Wearing hospital pajamas, the prisoner is tall, thin, and bug-eyed. He is surpris
ingly focused, calm, and completely coherent. He is polite with me, and deferential in a way that I wasn’t expecting. Well-groomed, soft-spoken, he is happy to answer my questions. I could easily spend more time with him, take him somewhere more private to do a thorough evaluation, but it isn’t my job right now. I am only here to make sure he isn’t currently suicidal or homicidal, and to find out if he is still hallucinating. Regardless of what I learn, I won’t dare stop his one-to-one observation status. Although he is cooperative, he’s not chatty in the least. Moving to a different interview spot would’ve been a waste of time. He offers one-word answers to most of my questions.

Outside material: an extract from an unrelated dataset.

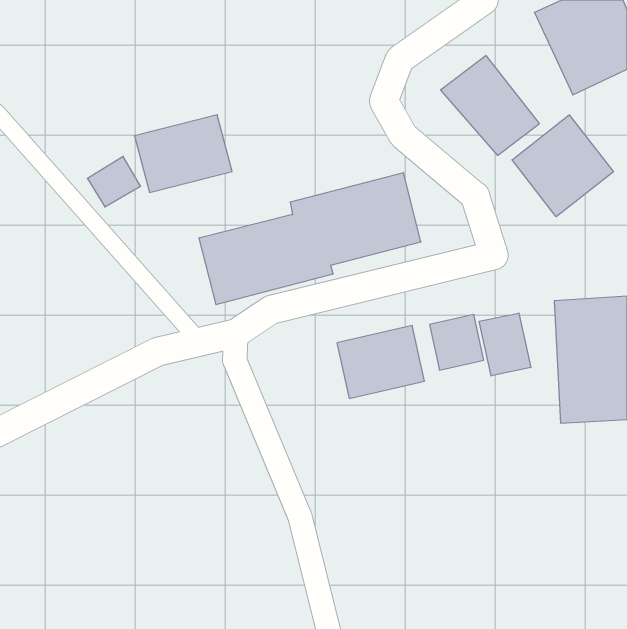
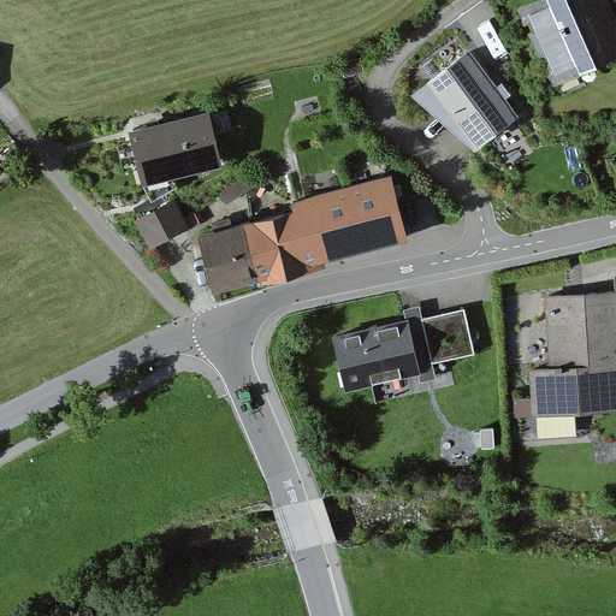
building: [512,115,613,217] -> none
building: [87,156,141,207] -> [137,203,189,253]
building: [479,313,531,376] -> none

“Are you still hearing voices?” I ask.
“No,” he answers.
“What about the suicidal thoughts? Are you still having them?”
“No.”
“Are you thinking about hurting anyone else?” I ask. “Nope,” he answers simply.
“Well, is there anything on your mind you’d like to talk about?” I inquire sweetly, cocking my head. Toss me a bone here, man. “No. I’m doing okay now,” he assures me, smiling. Great. I’ve got nothing.
I’m not sure what to make of him. His eye contact is good, and he isn’t spewing a lot of crazy disorganized information, but he still seems a little off to me. It may just be that he isn’t very bright; according to his chart, he’s minimally educated, possibly even mildly retarded. I don’t have a lot to go on from the interview in determining whether he is truly psychotic or not. Denying everything doesn’t tell me much of anything. He could be grossly psychotic on the inside, but sealed-over and acting pretty together on the outside. Maybe that’s the way serial killers usually are.
I’m just not sure how to describe his mental status in the chart, knowing it’s a legal document that will be pored over by prosecutors and public defenders alike.